Obviousness of DNA fragments in the post-Kubin era

30-04-2013

James Monroe and Lawrence Ilag

Obviousness of DNA fragments in the post-Kubin era

James Monroe and Lawrence Ilag of Finnegan, Henderson, Farabow, Garrett & Dunner LLP analyse the impact of the US Court of Appeals for the Federal Circuit’s decision In re Kubin.

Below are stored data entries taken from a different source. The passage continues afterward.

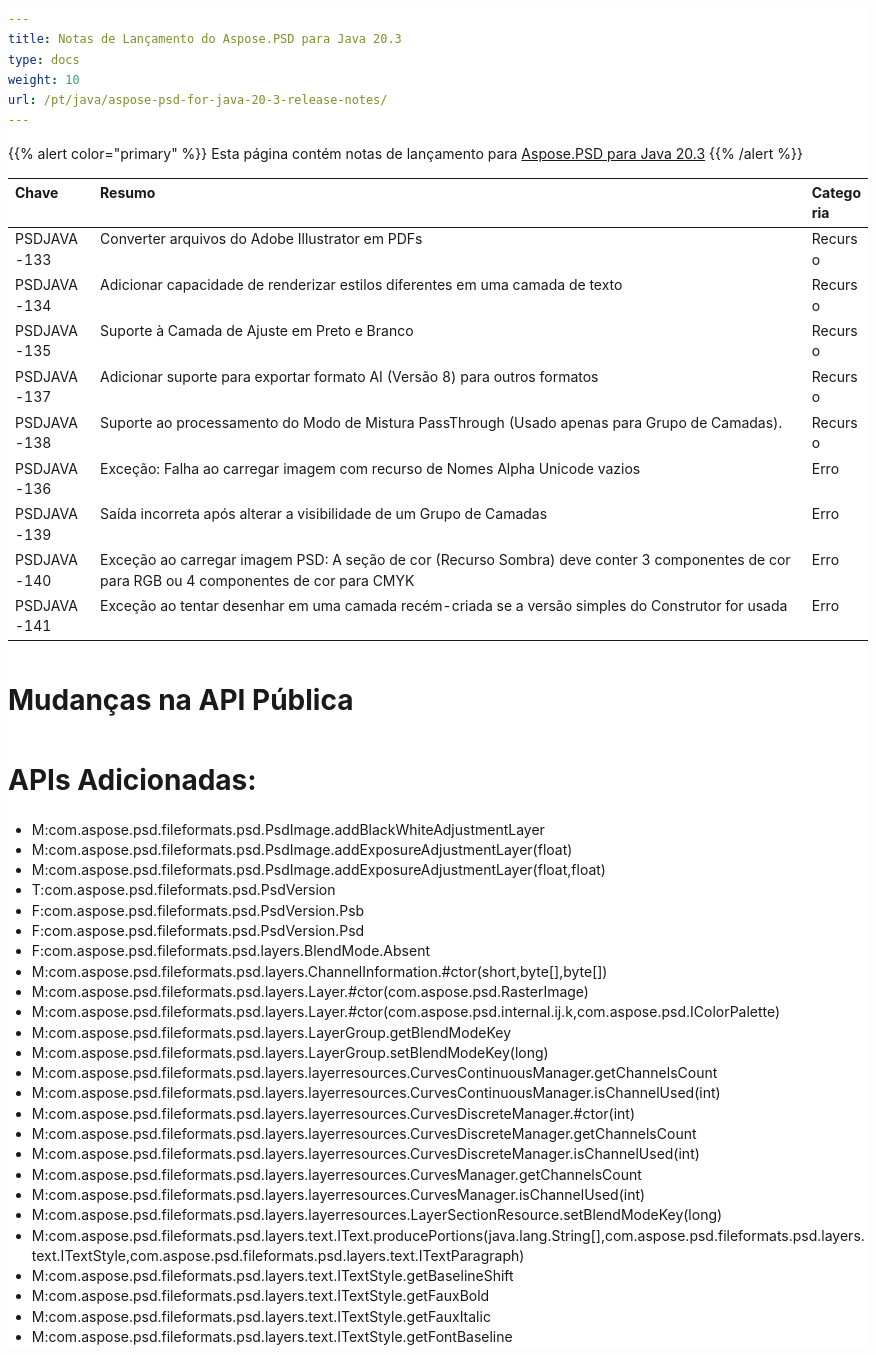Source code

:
 ```yaml
---
title: Notas de Lançamento do Aspose.PSD para Java 20.3
type: docs
weight: 10
url: /pt/java/aspose-psd-for-java-20-3-release-notes/
---
```


{{% alert color="primary" %}} Esta página contém notas de lançamento para [Aspose.PSD para Java 20.3](https://downloads.aspose.com/psd/java/new-releases/aspose.psd-for-java-20.2/) {{% /alert %}} 

|**Chave**|**Resumo**|**Categoria**|
| :- | :- | :- |
|PSDJAVA-133|Converter arquivos do Adobe Illustrator em PDFs|Recurso|
|PSDJAVA-134|Adicionar capacidade de renderizar estilos diferentes em uma camada de texto|Recurso|
|PSDJAVA-135|Suporte à Camada de Ajuste em Preto e Branco|Recurso|
|PSDJAVA-137|Adicionar suporte para exportar formato AI (Versão 8) para outros formatos|Recurso|
|PSDJAVA-138|Suporte ao processamento do Modo de Mistura PassThrough (Usado apenas para Grupo de Camadas).|Recurso|
|PSDJAVA-136|Exceção: Falha ao carregar imagem com recurso de Nomes Alpha Unicode vazios|Erro|
|PSDJAVA-139|Saída incorreta após alterar a visibilidade de um Grupo de Camadas|Erro|
|PSDJAVA-140|Exceção ao carregar imagem PSD: A seção de cor (Recurso Sombra) deve conter 3 componentes de cor para RGB ou 4 componentes de cor para CMYK|Erro|
|PSDJAVA-141|Exceção ao tentar desenhar em uma camada recém-criada se a versão simples do Construtor for usada|Erro|
# **Mudanças na API Pública**
# **APIs Adicionadas:**
- M:com.aspose.psd.fileformats.psd.PsdImage.addBlackWhiteAdjustmentLayer
- M:com.aspose.psd.fileformats.psd.PsdImage.addExposureAdjustmentLayer(float)
- M:com.aspose.psd.fileformats.psd.PsdImage.addExposureAdjustmentLayer(float,float)
- T:com.aspose.psd.fileformats.psd.PsdVersion
- F:com.aspose.psd.fileformats.psd.PsdVersion.Psb
- F:com.aspose.psd.fileformats.psd.PsdVersion.Psd
- F:com.aspose.psd.fileformats.psd.layers.BlendMode.Absent
- M:com.aspose.psd.fileformats.psd.layers.ChannelInformation.#ctor(short,byte[],byte[])
- M:com.aspose.psd.fileformats.psd.layers.Layer.#ctor(com.aspose.psd.RasterImage)
- M:com.aspose.psd.fileformats.psd.layers.Layer.#ctor(com.aspose.psd.internal.ij.k,com.aspose.psd.IColorPalette)
- M:com.aspose.psd.fileformats.psd.layers.LayerGroup.getBlendModeKey
- M:com.aspose.psd.fileformats.psd.layers.LayerGroup.setBlendModeKey(long)
- M:com.aspose.psd.fileformats.psd.layers.layerresources.CurvesContinuousManager.getChannelsCount
- M:com.aspose.psd.fileformats.psd.layers.layerresources.CurvesContinuousManager.isChannelUsed(int)
- M:com.aspose.psd.fileformats.psd.layers.layerresources.CurvesDiscreteManager.#ctor(int)
- M:com.aspose.psd.fileformats.psd.layers.layerresources.CurvesDiscreteManager.getChannelsCount
- M:com.aspose.psd.fileformats.psd.layers.layerresources.CurvesDiscreteManager.isChannelUsed(int)
- M:com.aspose.psd.fileformats.psd.layers.layerresources.CurvesManager.getChannelsCount
- M:com.aspose.psd.fileformats.psd.layers.layerresources.CurvesManager.isChannelUsed(int)
- M:com.aspose.psd.fileformats.psd.layers.layerresources.LayerSectionResource.setBlendModeKey(long)
- M:com.aspose.psd.fileformats.psd.layers.text.IText.producePortions(java.lang.String[],com.aspose.psd.fileformats.psd.layers.text.ITextStyle,com.aspose.psd.fileformats.psd.layers.text.ITextParagraph)
- M:com.aspose.psd.fileformats.psd.layers.text.ITextStyle.getBaselineShift
- M:com.aspose.psd.fileformats.psd.layers.text.ITextStyle.getFauxBold
- M:com.aspose.psd.fileformats.psd.layers.text.ITextStyle.getFauxItalic
- M:com.aspose.psd.fileformats.psd.layers.text.ITextStyle.getFontBaseline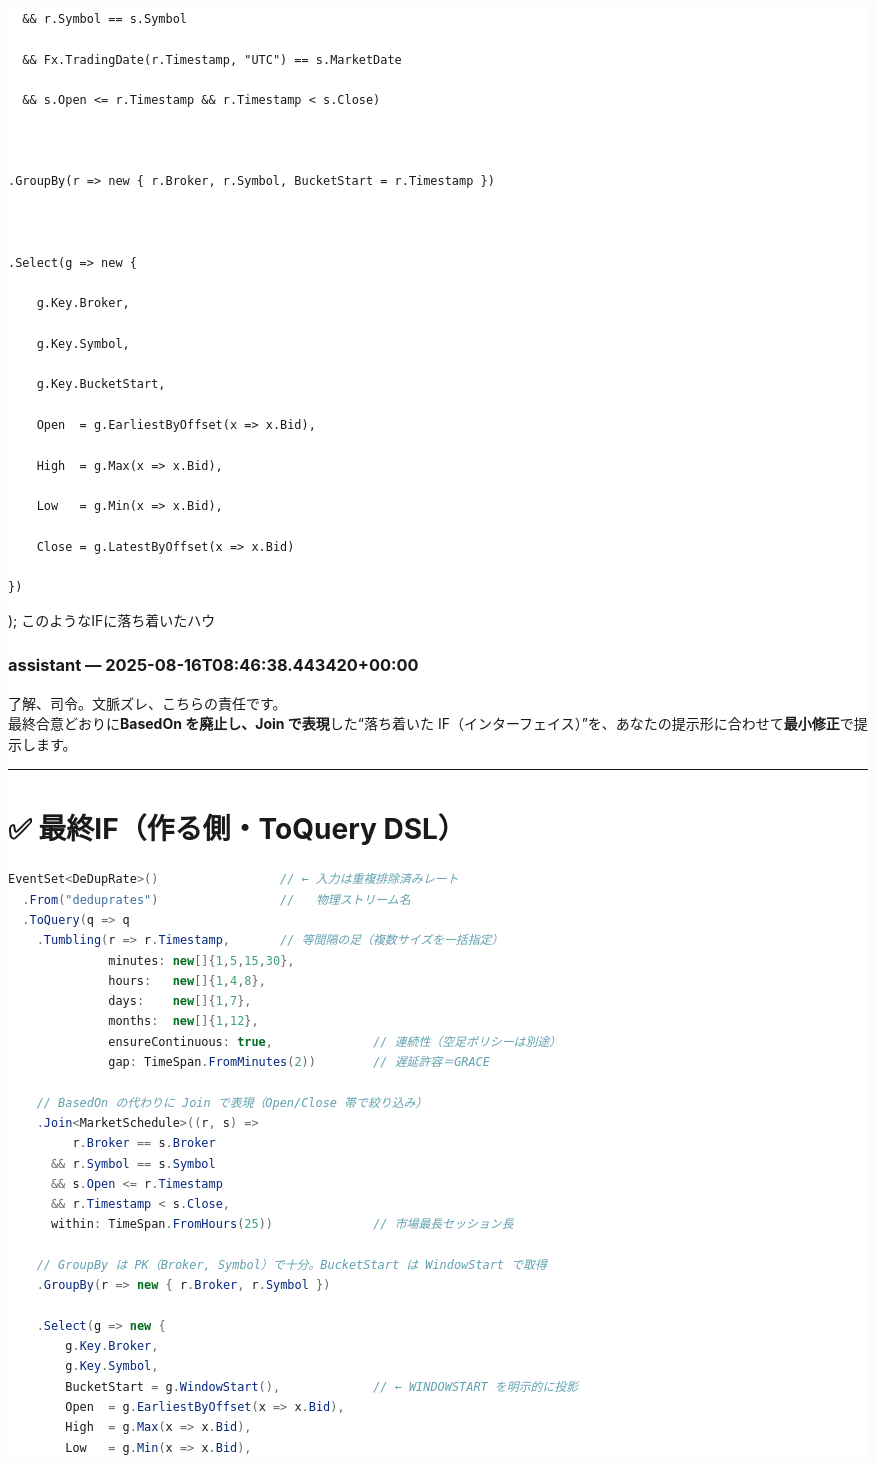       && r.Symbol == s.Symbol

      && Fx.TradingDate(r.Timestamp, "UTC") == s.MarketDate

      && s.Open <= r.Timestamp && r.Timestamp < s.Close)



    .GroupBy(r => new { r.Broker, r.Symbol, BucketStart = r.Timestamp })



    .Select(g => new {

        g.Key.Broker,

        g.Key.Symbol,

        g.Key.BucketStart,

        Open  = g.EarliestByOffset(x => x.Bid),

        High  = g.Max(x => x.Bid),

        Low   = g.Min(x => x.Bid),

        Close = g.LatestByOffset(x => x.Bid)

    })

  );
このようなIFに落ち着いたハウ
### assistant — 2025-08-16T08:46:38.443420+00:00

了解、司令。文脈ズレ、こちらの責任です。  
最終合意どおりに**BasedOn を廃止し、Join で表現**した“落ち着いた IF（インターフェイス）”を、あなたの提示形に合わせて**最小修正**で提示します。

---

# ✅ 最終IF（作る側・ToQuery DSL）

```csharp
EventSet<DeDupRate>()                 // ← 入力は重複排除済みレート
  .From("deduprates")                 //   物理ストリーム名
  .ToQuery(q => q
    .Tumbling(r => r.Timestamp,       // 等間隔の足（複数サイズを一括指定）
              minutes: new[]{1,5,15,30},
              hours:   new[]{1,4,8},
              days:    new[]{1,7},
              months:  new[]{1,12},
              ensureContinuous: true,              // 連続性（空足ポリシーは別途）
              gap: TimeSpan.FromMinutes(2))        // 遅延許容＝GRACE

    // BasedOn の代わりに Join で表現（Open/Close 帯で絞り込み）
    .Join<MarketSchedule>((r, s) =>
         r.Broker == s.Broker
      && r.Symbol == s.Symbol
      && s.Open <= r.Timestamp
      && r.Timestamp < s.Close,
      within: TimeSpan.FromHours(25))              // 市場最長セッション長

    // GroupBy は PK（Broker, Symbol）で十分。BucketStart は WindowStart で取得
    .GroupBy(r => new { r.Broker, r.Symbol })

    .Select(g => new {
        g.Key.Broker,
        g.Key.Symbol,
        BucketStart = g.WindowStart(),             // ← WINDOWSTART を明示的に投影
        Open  = g.EarliestByOffset(x => x.Bid),
        High  = g.Max(x => x.Bid),
        Low   = g.Min(x => x.Bid),
```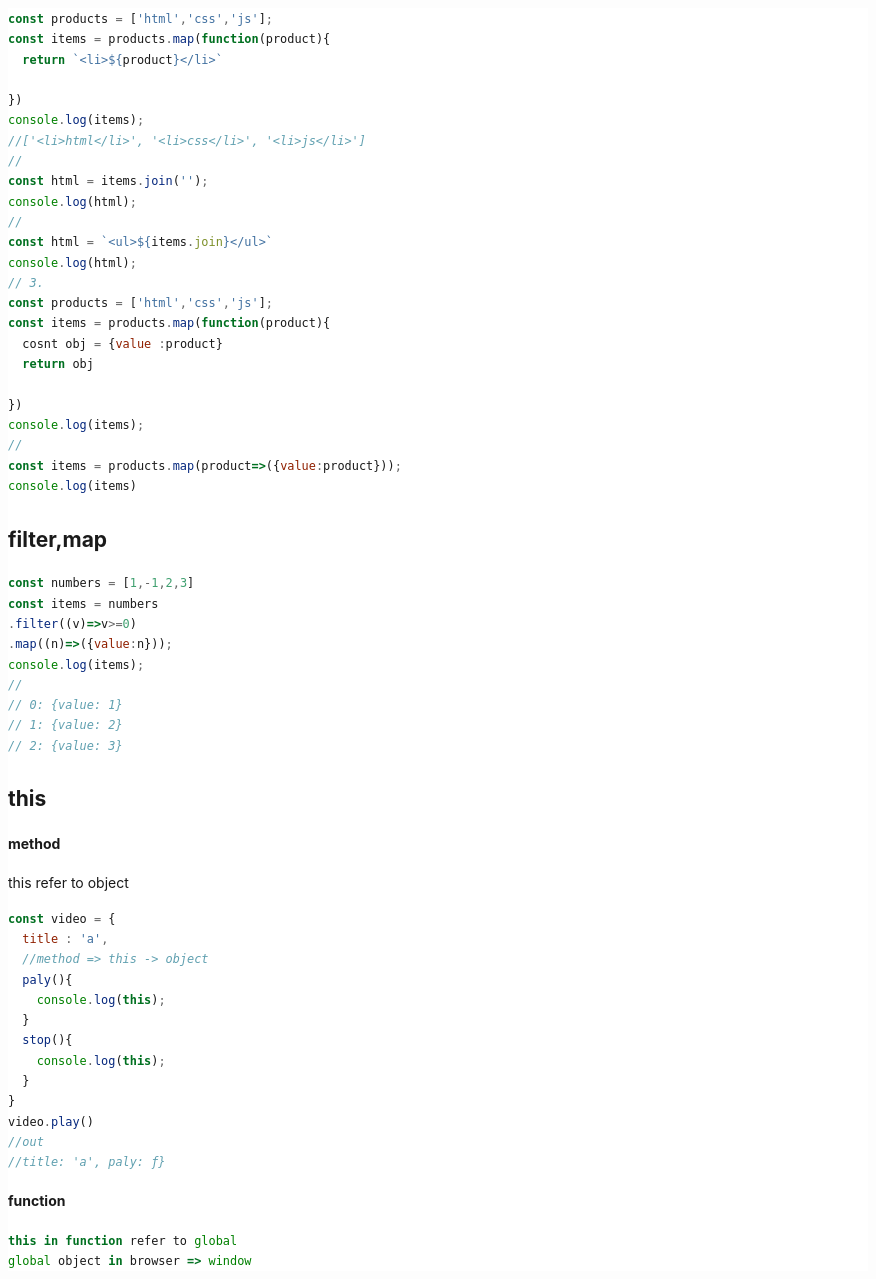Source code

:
 ```jsx
const products = ['html','css','js'];
const items = products.map(function(product){
  return `<li>${product}</li>`

})
console.log(items);
//['<li>html</li>', '<li>css</li>', '<li>js</li>']
// 
const html = items.join('');
console.log(html);
// 
const html = `<ul>${items.join}</ul>`
console.log(html);
// 3.
const products = ['html','css','js'];
const items = products.map(function(product){
  cosnt obj = {value :product}
  return obj

})
console.log(items);
// 
const items = products.map(product=>({value:product}));
console.log(items)
```
## filter,map
```jsx
const numbers = [1,-1,2,3]
const items = numbers
.filter((v)=>v>=0)
.map((n)=>({value:n}));
console.log(items);
//
// 0: {value: 1}
// 1: {value: 2}
// 2: {value: 3}

```
## this

#### method
this refer to object
```jsx
const video = {
  title : 'a',
  //method => this -> object
  paly(){
    console.log(this);
  }
  stop(){
    console.log(this);
  }
}
video.play()
//out
//title: 'a', paly: ƒ}
```
#### function
```jsx
this in function refer to global
global object in browser => window
```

Four years ago, the Federal Circuit held in In re Kubin, 561 F.3d 1351 (Fed. Cir. 2009) that the claimed polynucleotide (DNA) sequences in that case were obvious, although the prior art did not disclose or suggest what the claimed sequences would look like. In effect, the Federal Circuit found the sequences obvious because the prior art disclosed sufficient information to make isolating and characterising the claimed DNA sequences a rather straightforward project.

We explore in this report how the Kubin decision has informed the United States Patent and Trademark Office’s (USPTO) standard in determining obviousness of DNA fragments. In particular, we describe and analyse here the USPTO’s Patent Trial and Appeal Board’s (PTAB) recent adjudications in appeals arising from obviousness rejections of polynucleotide claims. We then reflect on how DNA patent applications may be made more robust given this legal landscape.

In Ex parte Levinson, 2013 Pat. App. LEXIS 923 (PTAB Mar. 1, 2013), the invention related to compositions generating an immune response that did not target IgE sitting on mast cells and therefore avoided potentially deleterious mast cell release reactions.